You can't stop half-way, in the belief that you are ‘restoring' a ‘true' Bordigism which doesn't exist, the pure Bordigism ‘of Bord­iga', which never existed. This path leads to the land of small sects, to tinier and tinier ‘Partiti', each one claiming the leg­itimate title, each one ignoring the others. We've seen this with numerous Bordigist splits over the years. Each one claims to be the true ‘leadership' that will guide the working class to paradise.

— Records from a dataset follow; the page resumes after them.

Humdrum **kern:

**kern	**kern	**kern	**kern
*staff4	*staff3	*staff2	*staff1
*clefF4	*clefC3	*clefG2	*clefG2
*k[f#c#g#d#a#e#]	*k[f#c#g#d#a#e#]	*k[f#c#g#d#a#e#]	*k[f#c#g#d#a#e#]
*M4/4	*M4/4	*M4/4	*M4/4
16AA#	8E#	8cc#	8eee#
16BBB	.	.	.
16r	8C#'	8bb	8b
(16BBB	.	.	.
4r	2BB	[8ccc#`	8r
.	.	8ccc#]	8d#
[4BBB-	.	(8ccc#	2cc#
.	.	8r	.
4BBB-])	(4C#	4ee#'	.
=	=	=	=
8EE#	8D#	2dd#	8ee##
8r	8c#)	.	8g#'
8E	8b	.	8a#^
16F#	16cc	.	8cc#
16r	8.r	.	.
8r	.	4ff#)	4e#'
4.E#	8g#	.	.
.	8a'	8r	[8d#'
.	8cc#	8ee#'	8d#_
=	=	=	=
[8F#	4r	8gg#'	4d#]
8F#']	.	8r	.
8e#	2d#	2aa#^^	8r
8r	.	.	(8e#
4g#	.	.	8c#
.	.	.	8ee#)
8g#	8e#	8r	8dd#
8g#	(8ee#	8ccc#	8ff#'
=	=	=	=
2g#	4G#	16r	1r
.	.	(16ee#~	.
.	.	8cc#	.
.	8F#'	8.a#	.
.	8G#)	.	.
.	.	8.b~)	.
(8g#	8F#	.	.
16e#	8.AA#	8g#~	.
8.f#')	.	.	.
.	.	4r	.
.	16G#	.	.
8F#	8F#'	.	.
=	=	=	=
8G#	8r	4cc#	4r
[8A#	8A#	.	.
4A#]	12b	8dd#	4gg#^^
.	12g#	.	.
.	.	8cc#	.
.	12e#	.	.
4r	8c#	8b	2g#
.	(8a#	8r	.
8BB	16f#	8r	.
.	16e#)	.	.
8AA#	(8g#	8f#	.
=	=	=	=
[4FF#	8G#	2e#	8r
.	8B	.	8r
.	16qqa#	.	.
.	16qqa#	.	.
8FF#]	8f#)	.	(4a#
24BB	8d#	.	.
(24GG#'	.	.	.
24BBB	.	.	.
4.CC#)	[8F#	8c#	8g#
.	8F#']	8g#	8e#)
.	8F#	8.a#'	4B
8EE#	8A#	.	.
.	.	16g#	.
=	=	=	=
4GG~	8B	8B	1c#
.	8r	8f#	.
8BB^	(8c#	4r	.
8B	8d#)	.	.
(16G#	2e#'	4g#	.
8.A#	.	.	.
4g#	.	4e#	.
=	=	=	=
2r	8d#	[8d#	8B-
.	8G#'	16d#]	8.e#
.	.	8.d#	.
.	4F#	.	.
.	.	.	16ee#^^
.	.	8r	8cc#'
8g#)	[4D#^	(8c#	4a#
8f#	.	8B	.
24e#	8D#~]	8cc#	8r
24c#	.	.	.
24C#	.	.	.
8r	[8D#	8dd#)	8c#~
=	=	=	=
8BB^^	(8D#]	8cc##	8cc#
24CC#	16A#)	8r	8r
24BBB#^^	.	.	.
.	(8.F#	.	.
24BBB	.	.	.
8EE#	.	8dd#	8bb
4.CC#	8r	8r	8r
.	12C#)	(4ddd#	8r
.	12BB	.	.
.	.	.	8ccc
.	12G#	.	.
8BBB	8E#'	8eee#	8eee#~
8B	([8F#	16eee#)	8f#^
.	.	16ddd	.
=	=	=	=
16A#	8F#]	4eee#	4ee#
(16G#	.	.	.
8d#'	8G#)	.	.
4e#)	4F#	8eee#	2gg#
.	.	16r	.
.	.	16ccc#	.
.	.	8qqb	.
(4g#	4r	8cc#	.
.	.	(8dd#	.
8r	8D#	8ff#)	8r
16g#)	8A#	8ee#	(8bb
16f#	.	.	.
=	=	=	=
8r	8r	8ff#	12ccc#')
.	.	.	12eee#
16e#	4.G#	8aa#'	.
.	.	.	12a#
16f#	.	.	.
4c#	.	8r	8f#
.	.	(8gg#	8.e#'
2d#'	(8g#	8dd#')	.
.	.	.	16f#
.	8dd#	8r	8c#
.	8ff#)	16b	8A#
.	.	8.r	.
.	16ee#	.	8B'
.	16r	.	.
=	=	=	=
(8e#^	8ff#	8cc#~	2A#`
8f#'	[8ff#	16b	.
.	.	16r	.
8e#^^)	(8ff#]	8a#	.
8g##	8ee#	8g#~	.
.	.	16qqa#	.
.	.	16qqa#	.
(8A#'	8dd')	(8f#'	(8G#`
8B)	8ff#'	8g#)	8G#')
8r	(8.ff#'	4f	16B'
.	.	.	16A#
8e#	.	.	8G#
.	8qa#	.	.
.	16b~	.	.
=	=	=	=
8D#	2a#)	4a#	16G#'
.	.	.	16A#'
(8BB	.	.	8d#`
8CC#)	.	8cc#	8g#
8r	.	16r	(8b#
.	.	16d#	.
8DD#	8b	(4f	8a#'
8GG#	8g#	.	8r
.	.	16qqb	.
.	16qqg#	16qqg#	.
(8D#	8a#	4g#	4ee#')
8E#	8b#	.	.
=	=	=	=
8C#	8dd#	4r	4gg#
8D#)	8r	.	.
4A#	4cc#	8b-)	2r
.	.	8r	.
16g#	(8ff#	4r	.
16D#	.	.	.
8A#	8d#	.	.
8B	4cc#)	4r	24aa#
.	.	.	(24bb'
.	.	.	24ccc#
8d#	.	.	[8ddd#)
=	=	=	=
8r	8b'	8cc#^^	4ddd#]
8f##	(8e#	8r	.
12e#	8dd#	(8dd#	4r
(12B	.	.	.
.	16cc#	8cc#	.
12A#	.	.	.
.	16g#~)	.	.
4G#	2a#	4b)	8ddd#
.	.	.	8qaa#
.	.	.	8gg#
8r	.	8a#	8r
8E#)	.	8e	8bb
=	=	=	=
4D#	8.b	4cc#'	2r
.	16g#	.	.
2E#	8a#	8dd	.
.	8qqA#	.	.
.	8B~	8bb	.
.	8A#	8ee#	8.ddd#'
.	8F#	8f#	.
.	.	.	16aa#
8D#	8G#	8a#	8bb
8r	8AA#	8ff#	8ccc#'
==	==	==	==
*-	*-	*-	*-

Political clarification can't come out of patch-up jobs, or out of isolation. It can only be done with and in the revolutionary milieu. The spell of silence has to be broken, by opening up a public debate, in the press, in meetings, to finish with the errors of the past, to ensure that this decantation takes place in a conscious way, to avoid the dispersion and loss of revol­utionary energies. This is the only way to clear the ground for the regroupment of revolutionaries, which will contribute to the unification of the international work­ing class. This is the task of the hour; this is the real lesson of the crisis of the ICP.

JA



[1] After the split Bordiga's party became the Partito Communista Internationale. Many ex-members of the Fraction left with Damen and the program of Battaglia Communista (PCInt) in 1952 contained certain important positions of Bilan on the national question, the union question, on Russia. Unfortunately, the thirty years that separate us from the beginnings of Battaglia saw this group get caught up in a process of sclerosis. This can be easily seen by reading its press today and comparing it to the platform of 1952.